While the United States has been practicing hybrid warfare in earnest since at least World War II, it is still a far different hybrid threat than Al Qaeda.  Al Qaeda must be categorized as an almost entirely irregular threat though the means and operational reach of Al Qaeda are greater than other hybrid threats.  Al Qaeda has demonstrated the ability to operate in multiple states simultaneously.  While terrorism seems to be the tactic of choice, Al Qaeda has recently delved into the economic sphere enacting rudimentary village stability operations in several African nations.  Al Qaeda has also provided logistical and training support to insurgent groups in Southeast Asia.

Far below Al Qaeda and, perhaps, at the end of the hybrid spectrum are groups like Abu Sayyaf.  Abu Sayyaf formerly was the militant/terrorist wing of the Moro Islamic Liberation Front (MILF) insurgency in the Philippines.  Since splitting from the MILF, Abu Sayyaf has dwindled to roughly seventy-five members whose sole purpose is to engage in illicit drug trade and ransoming civilians.

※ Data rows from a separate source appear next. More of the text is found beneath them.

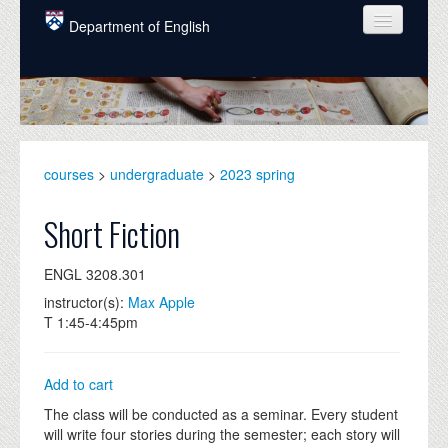
Skip to main content
Department of English
COURSES
PEOPLE
UNDERGRADUATE
courses
>
undergraduate
>
2023 spring
INTELLECTUAL LIFE
Short Fiction
GRADUATE
ENGL 3208.301
ALUMNI
instructor(s):
Max Apple
NEWS
T 1:45-4:45pm
EVENTS
Add to cart
DONATE
The class will be conducted as a seminar. Every student
will write four stories during the semester; each story will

The purpose of this post is not to produce a fully formed model for categorizing hybrid threats.  Instead, the motivation behind writing this is to illuminate the shortcomings of hybrid warfare as a concept, illustrate the confusion this concept has wrought, and point the way ahead for future research in the hopes that a robust theory would be developed.  As the concept currently stands, it is too unbounded conceptually to drive foreign policy or effective military practice.

Follow Dan G. Cox’s e-IR blog: Boots on the Ground: Security in Theory and Practice


[1] Opinions, conclusions, and recommendations expressed or implied within are solely those of the author, and do not represent the views of the U. S. Army School of Advanced Military Studies, the U. S. Army Command and General Staff College, the United States Army, the Department of Defense, or any other U. S. government agency.

[2] ADP 3.0 defines a hybrid threat as “the diverse and dynamic combination of regular forces, irregular forces, terrorist forces, criminal elements, or a combination of these forces and elements all unified t o achieve mutually benefitting effects.”